WhereToStay is a web-based platform that scrapes reviews from TripAdvisor.com, summarizes evaluations, and applies sentiment analysis, emotion recognition, and topic modeling to hotel reviews. This online platform allows users to easily find hotels and read the opinions of previous clients, streamlining the decision-making process. Businesses can leverage this data to gain insights and a competitive advantage.

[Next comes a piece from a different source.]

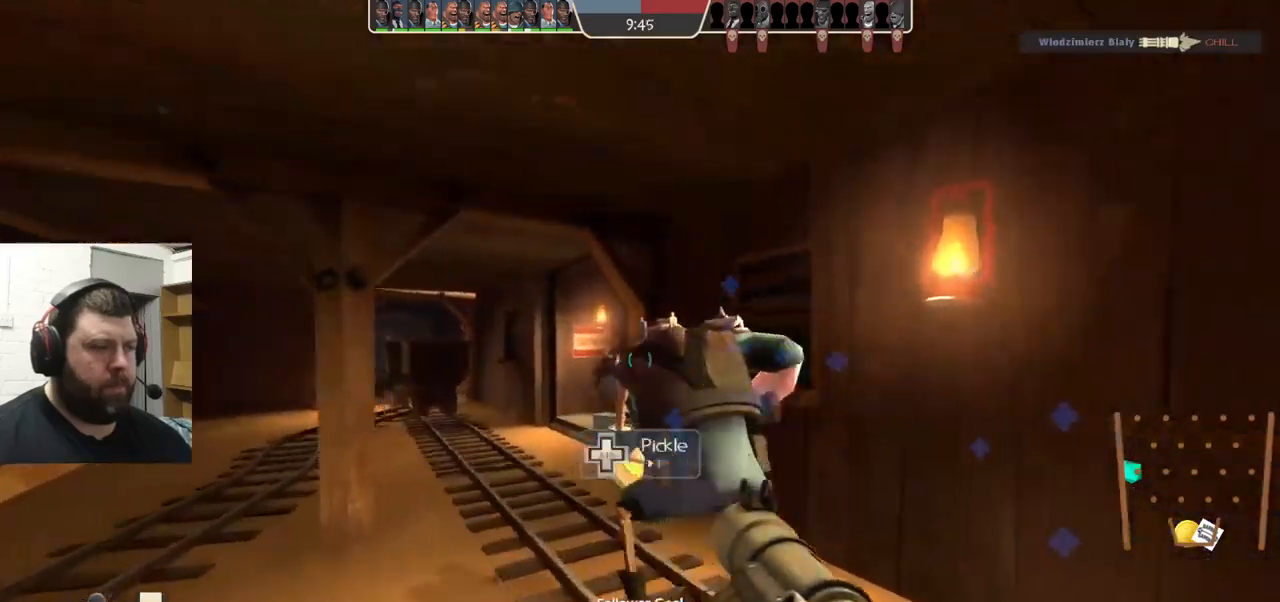
{"buttons": [], "left_stick": "up-left", "right_stick": "center", "events": [[34, "SQUARE", "up"], [100, "SQUARE", "down"], [167, "SQUARE", "up"], [250, "SQUARE", "down"], [334, "SQUARE", "up"], [500, "left_stick", "up-left"]]}
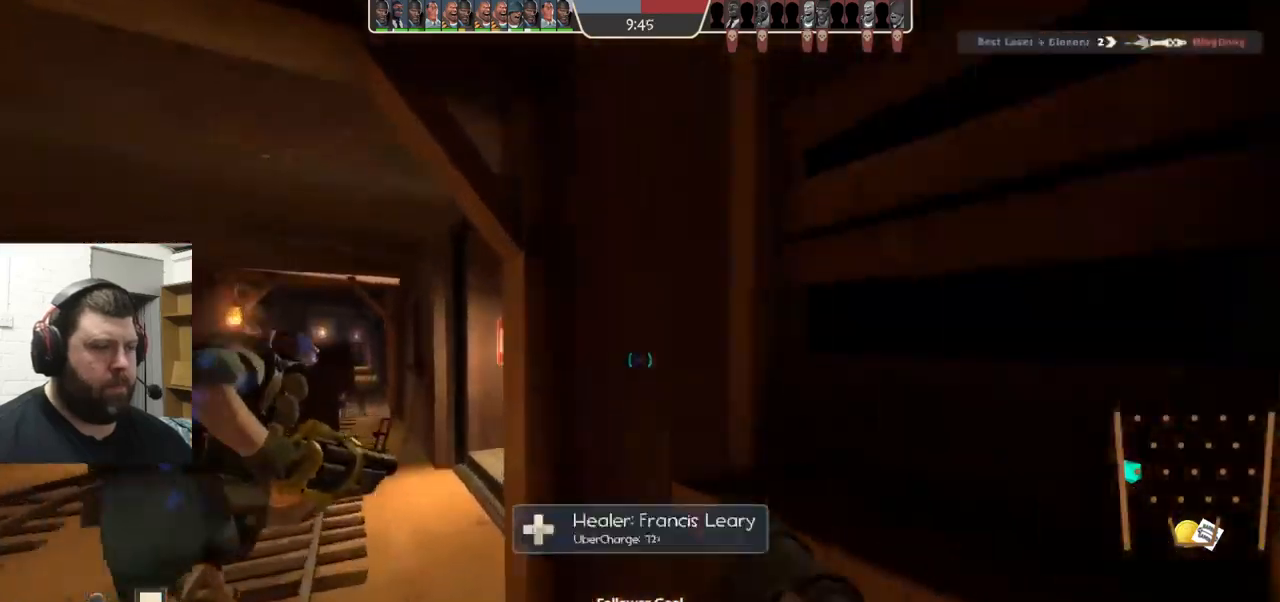
{"buttons": [], "left_stick": "up-left", "right_stick": "center", "events": []}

Text Sentiment Analysis with VADER:
We utilized the Valence Aware Dictionary for Sentiment Reasoning (VADER) Sentiment Intensity Analyzer from the Natural Language Toolkit library for text sentiment analysis. VADER assigns a sentiment score to each review, ranging from -1 (negative) to 1 (positive).
VADER Average Sentiment Over Time:
Sentiment Analysis with Textblob:
We conducted sentiment analysis using the Textblob library, visualizing the subjectivity to polarity ratio and overall emotional polarity. This complements and validates the credibility of VADER and its accuracy.
Latent Dirichlet Analysis (LDA):
We applied Latent Dirichlet Analysis to uncover topics within the dataset.